Türkei drängt weiter auf EU-Beitritt vor 2023

Ungeachtet der derzeitigen Spannungen im Verhältnis zur EU strebt die Türkei nach Angaben ihres Vertreters in Brüssel einen Beitritt vor dem Jahr 2023 an.

Selim Yenel
Der türkische EU-Botschafter Selim Yenel wünscht sich eine Mitgliedschaft der Türkei , weil er die die Standards in der Türkei in "allen Bereichen" erhöhen würde. [Foto: dpa]

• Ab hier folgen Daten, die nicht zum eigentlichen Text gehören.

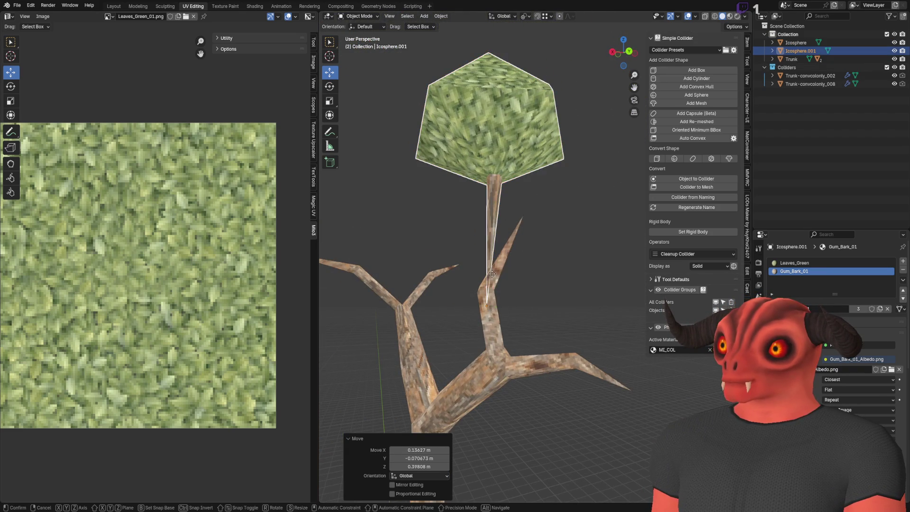
{"action": "left_click_drag", "start_coordinate": [472, 293], "coordinate": [493, 285]}
{"action": "key", "text": "shift+d"}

Ungeachtet der derzeitigen Spannungen im Verhältnis zur EU strebt die Türkei nach Angaben ihres Vertreters in Brüssel einen Beitritt vor dem Jahr 2023 an.

Es wäre „die Krönung für mein Land“, wenn es im Jahr 2023 zum hundertsten Gründungstag der Türkischen Republik Mitglied der Union werden könnte, sagte der türkische EU-Botschafter Selim Yenel der „Welt“.
Sein Land ziele dabei auf eine „vollwertige Mitgliedschaft“ ab, sagte der Brüsseler Diplomat. „Für uns wäre es langfristig nicht akzeptabel, nicht zur EU zu gehören. Der EU-Beitritt ist sehr wichtig für uns.“ Eine EU-Mitgliedschaft würde nach Einschätzung Yenels die Standards in der Türkei
in „allen Bereichen“ erhöhen – in politischen und wirtschaftlichen Fragen, aber auch im Verbraucher- und Gesundheitsschutz.

Mit Blick auf die geplante Visaliberalisierung forderte Yenel Garantien von Seiten der EU: „Wir haben große Zweifel, dass die EU die Visumpflicht für Türken wirklich aufheben wird, wenn wir alle dazu notwendigen 72 Bedingungen erfüllt haben“, sagte er. „Wir müssen sicher sein können, dass alle

EU-Institutionen einem visumfreien Reiseverkehr für türkische Bürger am Ende auch zustimmen.“ Eine visumfreie Einreise für Türken ab Oktober sei immer noch möglich, sie müsse aber in jedem Fall noch in diesem Jahr kommen.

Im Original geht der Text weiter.